Psychische Belastung alarmierend hoch
Gerade bei Kindern und Jugendlichen
(07.10.2022) Die psychische Belastung nimmt in Österreich dramatische Formen an. Ein Viertel fühlt sich laut einer am Freitag präsentierten landesweiten Gesundheitsstudie der Wiener Städtischen Versicherung unter 1.000 Personen im Alter von 16 bis 70 Jahre schlechter als noch vor einem Jahr, ein Fünftel bezeichnet sich als psychisch krank. Hauptleidtragende sind Kinder und Jugendliche.
Die Mehrheit der durch das Gallup Institut befragten Österreicher (62 Prozent) beurteilt das aktuelle mentale Befinden zwar als (sehr) gut, allerdings nimmt jeder Vierte eine Verschlechterung des mentalen Gesundheitszustands innerhalb der vergangenen zwölf Monate wahr. Zurückzuführen ist das primär auf diverse Belastungssituationen im Alltag - etwa gesundheitliche Probleme, Existenzängste, private und berufliche Krisen -, die andauernde Corona-Pandemie und deren Rahmenbedingungen. Vielfach zeigen sich zudem bereits konkrete Beschwerdebilder und Symptome wie getrübte Stimmung, Stress, Antriebslosigkeit oder Gereiztheit.
Zu den Hauptleidtragenden gehören auch Kinder und Jugendliche. 43 Prozent der Befragten mit Kindern bis 18 Jahre im Haushalt führen an, dass diese aktuell psychisch (sehr) belastet sind. Besonders betroffen sind Teenager im Alter von 15 bis 18 Jahren. Ein Fünftel der Eltern berichtet zudem von einer Verschlechterung des psychischen Befindens bei ihren Kindern in den vergangenen zwölf Monaten, wobei Eltern mit formal geringerer Bildung (24 Prozent) tendenziell eher eine Verschlechterung sehen.
Erfahrungswerte mit psychischen Erkrankungen wie Depression, Angststörung oder Burn-out haben rund 40 Prozent der Österreicher: Ein knappes Fünftel litt in der Vergangenheit an einer psychischen Erkrankung, 20 Prozent bezeichnen sich aktuell als psychisch krank. Der Anteil an psychisch Stabilen ist bei Männern, in der Altersgruppe 56 bis 70 Jahre, bei Personen mit höherem Bildungsniveau sowie einkommensstärkeren Bevölkerungsgruppen stärker ausgeprägt. Singles sind hingegen stärker betroffen: 50 Prozent der Ein-Personen-Haushalte verfügen über persönliche Erfahrungen mit psychischer Erkrankung. "Spätestens seit Beginn der Corona-Pandemie wissen wir, welche Gruppen in der Gesellschaft am meisten in Krisenzeiten leiden.

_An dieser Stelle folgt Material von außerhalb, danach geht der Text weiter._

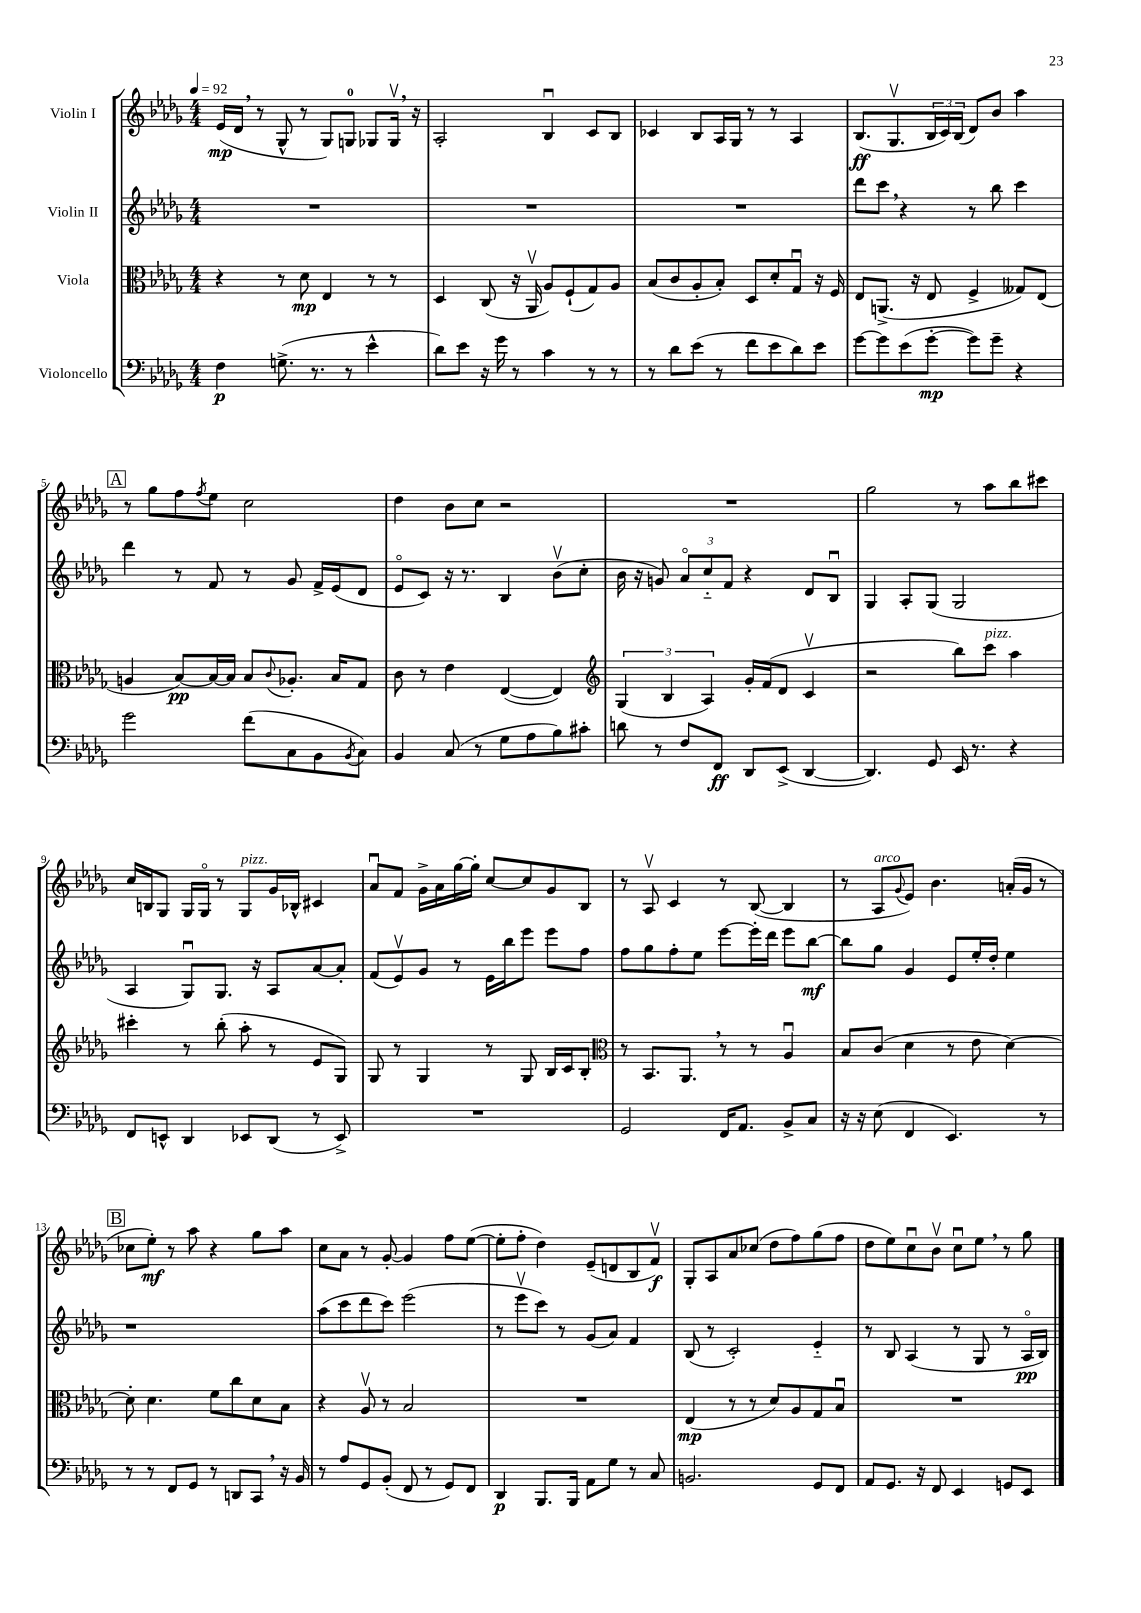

**kern	**kern	**kern	**kern
*staff4	*staff3	*staff2	*staff1
*clefF4	*clefC3	*clefG2	*clefG2
*k[b-e-a-d-g-]	*k[b-e-a-d-g-]	*k[b-e-a-d-g-]	*k[b-e-a-d-g-]
*M4/4	*M4/4	*M4/4	*M4/4
*MM92	*MM92	*MM92	*MM92
4F	4r	1r	(16e-
.	.	.	16d-
.	.	.	8r
(8.G^	8r	.	8G-^^
.	8d-	.	8r
8.r	.	.	.
.	4E-	.	8G-)
8r	.	.	8G
4e-^^	8r	.	8G-
.	8r	.	16G-v
.	.	.	16r
=	=	=	=
8d-)	4D-	1r	2A-'
8e-	.	.	.
16r	(8C	.	.
16g-	.	.	.
8r	16r	.	.
.	16AA-v	.	.
4c	8A-)	.	4B-u
.	(8F`	.	.
8r	8G-)	.	8c
8r	8A-	.	8B-
=	=	=	=
8r	(8B-	1r	4c-
8d-	8c	.	.
(8e-	8A-'	.	8B-
8r	8B-')	.	16A-
.	.	.	16G-
8f	8D-	.	8r
8e-	8d-'	.	8r
8d-)	8G-u	.	4A-
8e-	16r	.	.
.	16F	.	.
=	=	=	=
[8g-	8E-	8ddd-	(8.B-
8g-]	(8.AA^	8ccc	.
.	.	.	8.G-v
(8e-	.	4r	.
.	16r	.	.
[8g-'	8E-	.	24B-
.	.	.	24c)
.	.	.	(24B-
8g-])	4F^	8r	8d-)
8g-~	.	8bb-	8b-
4r	8G--)	4ccc	4aa-
.	(8E-	.	.
=	=	=	=
2g-	4A	4ddd-	8r
.	.	.	8gg-
.	[8B-)	8r	8ff
.	.	.	8qff
.	16B-_	8f	8ee-
.	16B-]	.	.
(8f	8B-	8r	2cc
.	8qqc	.	.
8C	8.A-'	8g-	.
8BB-	.	16f^	.
.	16B-	(16e-	.
8qBB-	.	.	.
8C)	8G-	8d-	.
=	=	=	=
4BB-	8c	8e-o	4dd-
.	8r	8c)	.
(8C	4e-	16r	8b-
.	.	8.r	.
8r	.	.	8cc
8G-	([4E-	4B-	2r
8A-	.	.	.
8B-)	4E-])	(8b-v	.
8c#'	.	8cc'	.
=	=	=	=
*	*clefG2	*	*
8d	(6G-	16b-	1r
.	.	16r	.
8r	.	8g)	.
.	6B-	.	.
8F	.	12a-o	.
.	6A-)	12cc'~	.
8FF	.	.	.
.	.	12f	.
8DD-	16g-'	4r	.
.	(16f	.	.
(8EE-^	8d-	.	.
[4DD-	4cv	8d-	.
.	.	8B-u	.
=	=	=	=
4.DD-])	2r	4G-	2gg-
.	.	8A-'	.
8GG-	.	(8G-	.
16EE-	8bb-)	2G-	8r
8.r	.	.	.
.	8ccc	.	8aa-
4r	4aa-	.	8bb-
.	.	.	8ccc#
=	=	=	=
8FF	4ccc#'	4A-	16cc
.	.	.	16B
8EE^^	.	.	8G-
4DD-	8r	8G-u)	16G-
.	.	.	16G-o
.	(8bb-'	8.G-	8r
8EE-	8aa-'	.	8G-
.	.	16r	.
(8DD-	8r	8A-	16g-
.	.	.	16B-^^
8r	8e-	[8a-	4c#
8EE-^)	8G-)	8a-']	.
=	=	=	=
1r	8G-	(8f	8a-u
.	8r	8e-v)	8f
.	4G-	8g-	16g-^
.	.	.	16a-
.	.	8r	[16gg-
.	.	.	16gg-']
.	8r	16e-	[8cc
.	.	16bb-	.
.	8G-	8eee-	8cc]
.	16B-	8eee-	8g-
.	16c	.	.
.	8B-'	8ff	8B-
=	=	=	=
*	*clefC3	*	*
2GG-	8r	8ff	8r
.	8.BB-	8gg-	8A-v
.	.	8ff'	4c
.	8.AA-	.	.
.	.	8ee-	.
16FF	8r	[8eee-	8r
8.AA-	.	.	.
.	8r	16eee-']	([8B-
.	.	16ddd-	.
8BB-^	4A-u	8eee-	4B-]
8C	.	[8bb-	.
=	=	=	=
16r	8B-	8bb-]	8r
16r	.	.	.
(8E-	(8c	8gg-	8A-
.	.	.	8qqg-
4FF	4d-	4g-	8e-)
.	.	.	4.b-
4.EE-)	8r	8e-	.
.	8e-	16ee-'	.
.	.	16dd-'	.
.	[4d-)	4ee-	(16a'
.	.	.	16g-
8r	.	.	8r
=	=	=	=
8r	8d-']	1r	8cc-
8r	4.d-	.	8ee-')
8FF	.	.	8r
8GG-	.	.	8aa-
8r	8f	.	4r
8DD	8cc	.	.
8CC	8d-	.	8gg-
16r	8B-	.	8aa-
16BB-	.	.	.
=	=	=	=
8r	4r	(8aa-	8cc
8A-	.	8ccc	8a-
8GG-	8A-v	8ddd-	8r
(8BB-'	8r	8ccc)	[8g-'
8FF	2B-	(2eee-	4g-]
8r	.	.	.
8GG-)	.	.	8ff
8FF	.	.	([8ee-
=	=	=	=
4DD-	1r	8r	8ee-']
.	.	8eee-v	8ff'
8.BBB-	.	8ccc)	4dd-)
.	.	8r	.
16BBB-	.	.	.
8AA-	.	(8g-	(8e-~
8G-	.	8a-)	8d
8r	.	4f	8B-
8C	.	.	8fv)
=	=	=	=
2.BB	(4E-	(8B-	8G-'
.	.	8r	8A-
.	8r	2c')	8a-
.	8r	.	(8cc-
.	8d-)	.	8dd-
.	8A-	.	8ff)
8GG-	8G-	4e-'~	(8gg-
8FF	8B-u	.	8ff
=	=	=	=
8AA-	1r	8r	8dd-
8.GG-	.	8B-	8ee-)
.	.	(4A-	8ccu
16r	.	.	.
8FF	.	.	8b-v
4EE-	.	8r	8ccu
.	.	8G-	8ee-
8GG	.	8r	8r
8EE-	.	16A-o	8gg-
.	.	16B-)	.
==	==	==	==
*-	*-	*-	*-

Das sind zum einen Frauen, die verstärkt Mehrfachbelastungen ausgesetzt sind, und zum anderen Kinder und Jugendliche", so Doris Wendler, Vorstandsdirektorin der Wiener Städtischen Versicherung, anlässlich des bevorstehenden Welttages für mentale Gesundheit am 10. Oktober.
Ein Viertel jener, die eine Verschlechterung des mentalen Gesundheitszustands innerhalb des vergangenen Jahres gemerkt haben, nehmen laut eigenen Angaben professionelle Hilfe in Anspruch. Für ein weiteres Drittel ist dies zumindest in der Zukunft vorstellbar. 40 Prozent lehnen professionelle Hilfe gänzlich ab, in der Altersgruppe bis 35 Jahre sind es sogar 47 Prozent. Die meistgenannten Gründe für diese ablehnende Haltung sind die Annahme, auch ohne professionelle Unterstützung die eigenen Probleme einigermaßen bewältigen zu können, die hohen Kosten einer privaten Therapie bzw. die geringen Kassenzuschüsse. Nur eine Minderheit von 30 Prozent zeigt sich mit dem österreichischen Gesundheitssystem im Hinblick auf die Versorgung von Menschen mit psychischen Erkrankungen zufrieden.